- HOW TO COMPLETE THIS TASK
With pictures left out, write out exactly every line from the start of the data through the one that contains "Section 13 is amended to align".

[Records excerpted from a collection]

========================================

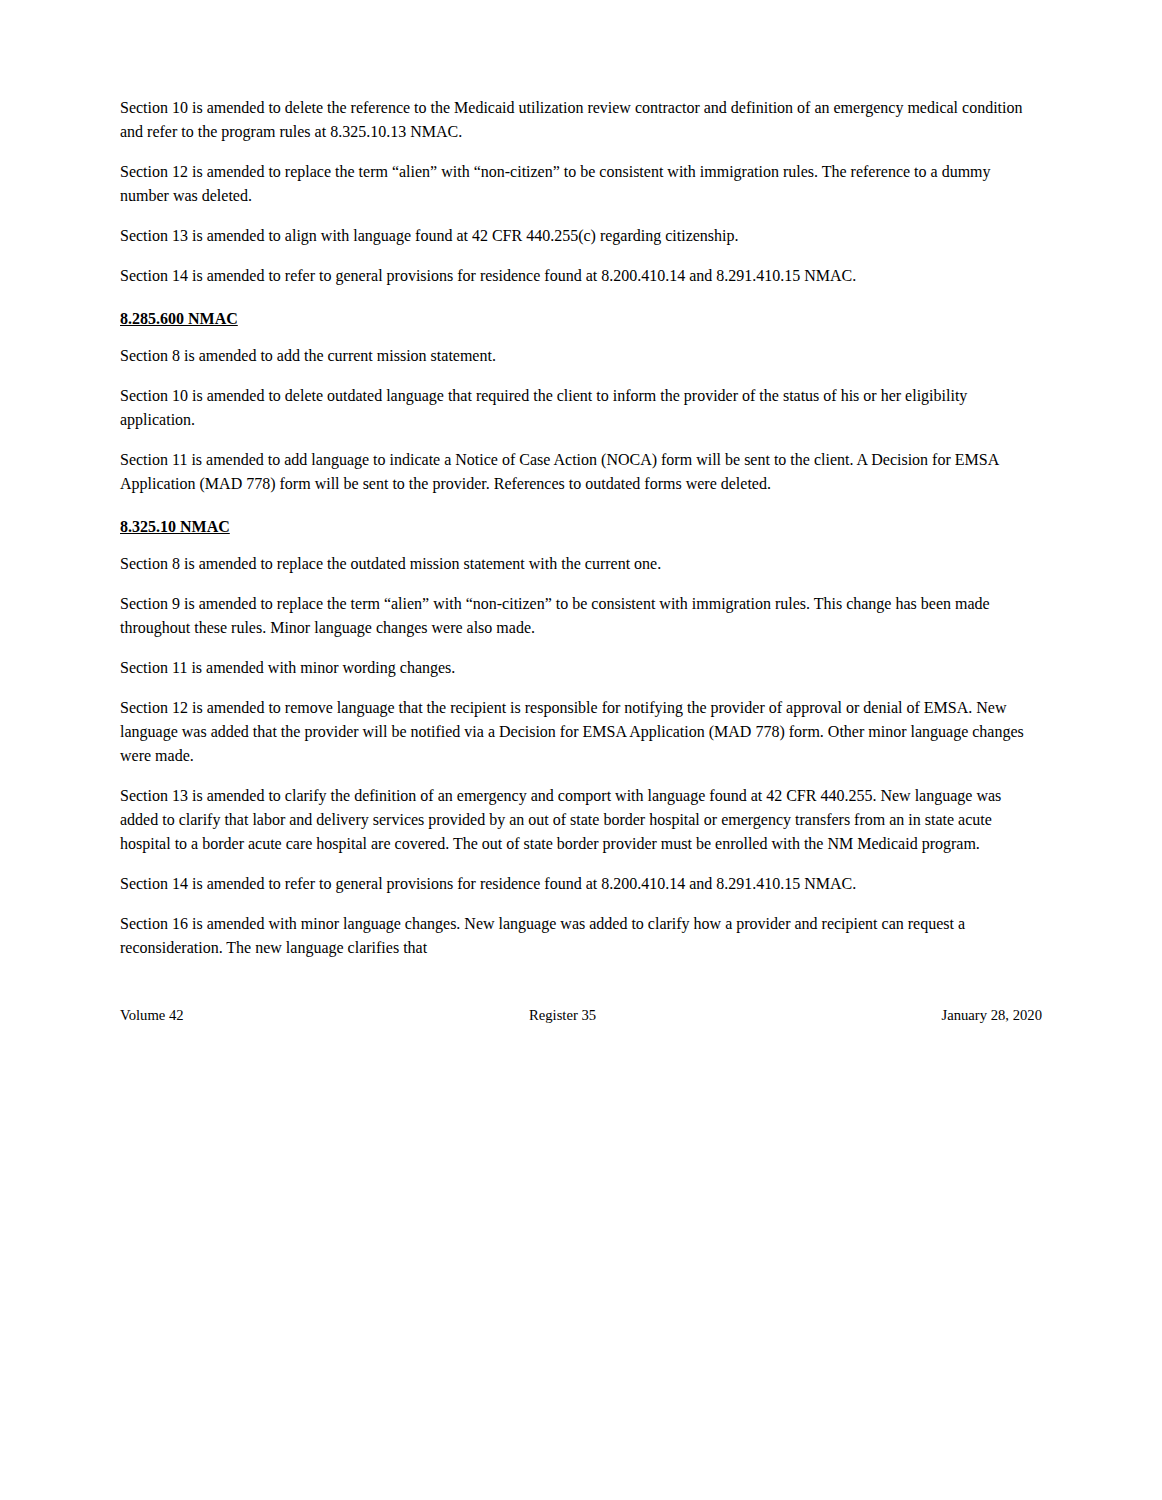Section 10 is amended to delete the reference to the Medicaid utilization review contractor and definition of an emergency medical condition and refer to the program rules at 8.325.10.13 NMAC.
Section 12 is amended to replace the term “alien” with “non-citizen” to be consistent with immigration rules. The reference to a dummy number was deleted.
Section 13 is amended to align with language found at 42 CFR 440.255(c) regarding citizenship.
Section 14 is amended to refer to general provisions for residence found at 8.200.410.14 and 8.291.410.15 NMAC.
8.285.600 NMAC
Section 8 is amended to add the current mission statement.
Section 10 is amended to delete outdated language that required the client to inform the provider of the status of his or her eligibility application.
Section 11 is amended to add language to indicate a Notice of Case Action (NOCA) form will be sent to the client. A Decision for EMSA Application (MAD 778) form will be sent to the provider. References to outdated forms were deleted.
8.325.10 NMAC
Section 8 is amended to replace the outdated mission statement with the current one.
Section 9 is amended to replace the term “alien” with “non-citizen” to be consistent with immigration rules. This change has been made throughout these rules. Minor language changes were also made.
Section 11 is amended with minor wording changes.
Section 12 is amended to remove language that the recipient is responsible for notifying the provider of approval or denial of EMSA. New language was added that the provider will be notified via a Decision for EMSA Application (MAD 778) form. Other minor language changes were made.
Section 13 is amended to clarify the definition of an emergency and comport with language found at 42 CFR 440.255. New language was added to clarify that labor and delivery services provided by an out of state border hospital or emergency transfers from an in state acute hospital to a border acute care hospital are covered. The out of state border provider must be enrolled with the NM Medicaid program.
Section 14 is amended to refer to general provisions for residence found at 8.200.410.14 and 8.291.410.15 NMAC.
Section 16 is amended with minor language changes. New language was added to clarify how a provider and recipient can request a reconsideration. The new language clarifies that
Volume 42 Register 35 January 28, 2020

========================================

- RESPONSE TO THE EXERCISE
Section 10 is amended to delete the reference to the Medicaid utilization review contractor and definition of an emergency medical condition and refer to the program rules at 8.325.10.13 NMAC.
Section 12 is amended to replace the term “alien” with “non-citizen” to be consistent with immigration rules. The reference to a dummy number was deleted.
Section 13 is amended to align with language found at 42 CFR 440.255(c) regarding citizenship.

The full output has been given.